S-4724-119
Read twice and referred to the Committee on Health, Education, Labor, and Pensions.
Sponsored by Richard Blumenthal (D-CT)
What it does
This bill would amend the Federal Food, Drug, and Cosmetic Act to declare 15 categories of chemicals — including PFAS, phthalates, bisphenol compounds, formaldehyde, benzene, and asbestos — automatically unsafe for use in food contact materials such as packaging, containers, and wrapping. It would take effect two years after enactment. The bill also requires the FDA to consider effects on vulnerable populations when reviewing petitions for alternative substances, and it explicitly preserves the right of states and localities to enact equal or stricter standards.
Who benefits
Consumers broadly, particularly those who regularly consume packaged or processed foods. Vulnerable populations specifically named in the bill: infants, children, adolescents, pregnant women, the elderly, individuals with preexisting medical conditions, and workers with occupational chemical exposure.
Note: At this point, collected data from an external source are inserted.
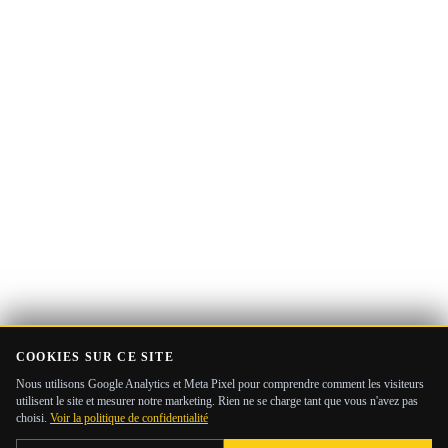
e-
mail
COOKIES SUR CE SITE
Nous utilisons Google Analytics et Meta Pixel pour comprendre comment les visiteurs
utilisent le site et mesurer notre marketing. Rien ne se charge tant que vous n'avez pas
choisi.
Voir la politique de confidentialité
Communities with disproportionate environmental exposures. Manufacturers of alternative, non-listed packaging materials (e.g., plant-based or uncoated paper packaging). States like California that have already enacted stricter chemical standards and would see their laws preserved. Environmental and public health advocacy organizations.
Who is hurt
Food packaging manufacturers that currently use any of the 15 listed chemical classes and would need to reformulate or retool production lines within two years. Food and beverage companies that rely on packaging incorporating these chemicals and would face supply chain disruption and increased costs. Chemical manufacturers that produce the listed substances for food-contact applications. Small food producers with fewer resources to absorb transition costs. Consumers who may face higher food prices if packaging costs rise. Workers in chemical and packaging manufacturing facilities that may reduce output or close lines.
Supporters argue
Supporters argue that the listed chemicals — including PFAS, phthalates, and bisphenols — have been linked in peer-reviewed research to hormone disruption, cancer, and developmental harm, and that the FDA's existing food contact substance review process has been too slow to remove them. They contend that Congress acting directly to deem these substances unsafe, rather than delegating the determination to the agency, provides the clear statutory authorization that courts now require under West Virginia v. EPA (2022) and Loper Bright (2024). They also point to the European Union's broader restrictions on many of these same chemicals as evidence that safer alternatives are commercially viable at scale.
Opponents argue
Opponents argue that the bill bypasses the FDA's science-based risk assessment process by legislatively declaring substances unsafe without requiring dose-response analysis or exposure thresholds — a blunt approach that may ban chemicals at trace levels that pose no demonstrated harm. They contend the two-year compliance window is insufficient for industries to identify, test, and scale up alternative materials, potentially causing packaging shortages or food safety problems from inadequately tested substitutes. They also argue that the bill's broad class-based bans — covering entire chemical families like "all PFAS" — could sweep in compounds with very different toxicity profiles, creating regulatory overreach that courts may scrutinize under the Due Process Clause.